● YOUR ASSIGNMENT
Continue the post on how Epicyon handles spam, picking up after its last sentence.

━━ READING TEXT

I notice that the Pleroma project (another ActivityPub server) has been having trouble with spam, and there have also been earlier spam problems with Mastodon instances. They've mitigated it by having a captcha by default. Personally, I don't like captchas. I don't like them mainly because I can't solve them (the ones with heavily distorted text). As far as captcha systems are concerned I am a robot. Beep boop.
So how does Epicyon deal with spam?
In its design ActivityPub is quite similar to email, and that means it can potentially suffer from similar problems. There are a few ways that fediverse instances in the last couple of years have dealt with this.
The main one is http signatures. Without getting into the details of http signatures as a cryptographic mechanism this basically gives a reasonable assurance about which account a post is coming from when it gets delivered. But that on its own isn't enough. An adversary can potentially generate arbitrary numbers of separate accounts at electronic speeds.
An additional mitigation commonly used has been registration limits. On a public instance you might open new registrations for a limited time or for a limited number of new accounts and then close it again and allow time for the newcomers to settle. The settling time tends to avoid admins becoming overwhelmed by newbie questions, trolls or spam floods. This seems to have worked quite well, and Epicyon also has this available. You can set registrations to be open and then also specify the maximum number of new registrations. By default new registrations are allowed and the maximum is set to 10. In a Freedombone installation with the Epicyon app installed new registrations are closed and only created via a command in the background when new members are added from the admin screen.
Epicyon also has quotas, with a maximum limit on the number of posts which can be received from an account or a domain per day. So if there's a rogue instance sending out a lot of spam or if one of your friends accounts gets hijacked then the maximum rate at which posts can arrive is contained.

━━━━
━━ SUPPLIED INFORMATION

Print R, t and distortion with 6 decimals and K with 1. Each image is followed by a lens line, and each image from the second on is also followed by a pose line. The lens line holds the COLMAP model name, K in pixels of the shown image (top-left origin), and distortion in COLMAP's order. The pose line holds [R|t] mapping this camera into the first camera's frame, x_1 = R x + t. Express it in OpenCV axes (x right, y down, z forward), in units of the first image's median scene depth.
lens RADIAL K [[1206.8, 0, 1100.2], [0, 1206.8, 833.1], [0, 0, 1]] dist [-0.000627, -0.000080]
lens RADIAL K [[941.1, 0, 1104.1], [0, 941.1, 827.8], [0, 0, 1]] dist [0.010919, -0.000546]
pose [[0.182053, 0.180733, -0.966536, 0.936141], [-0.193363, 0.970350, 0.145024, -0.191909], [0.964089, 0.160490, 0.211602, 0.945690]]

━━━━

● RESPONSE TO THE EXERCISE
Then there is the infamous DDoS scenario. Suppose that there are a million bad instances out there on different domains and they all send one spam per day. In this case it's down to the firewall, and Freedombone only allows a limited number of simultaneous connections on the https port.
Epicyon also does things in a way which makes life difficult for spammers. As a general rule you only see posts from people that you're following. There is no public or federated timeline. And there is no relaying of posts going on either. To a large extent what you see is what you get, with no additional stuff from random accounts you're not interested in. So unless you are following a spam account they may have difficulty getting into your timeline. An extra feature which is off by default but which can be turned on if you need it is to only receive DMs from people that you are following.
It should also be said that Epicyon isn't designed to run large public instances with thousands of accounts. It's intended to support about ten accounts at the upper limit, for self-hosting or small groups. At large scale Epicyon would probably perform poorly, and this is another reason why it would be unattractive for use by spammers. A Small Tech approach has advantages which would otherwise become headaches for projects fixated upon scaleability.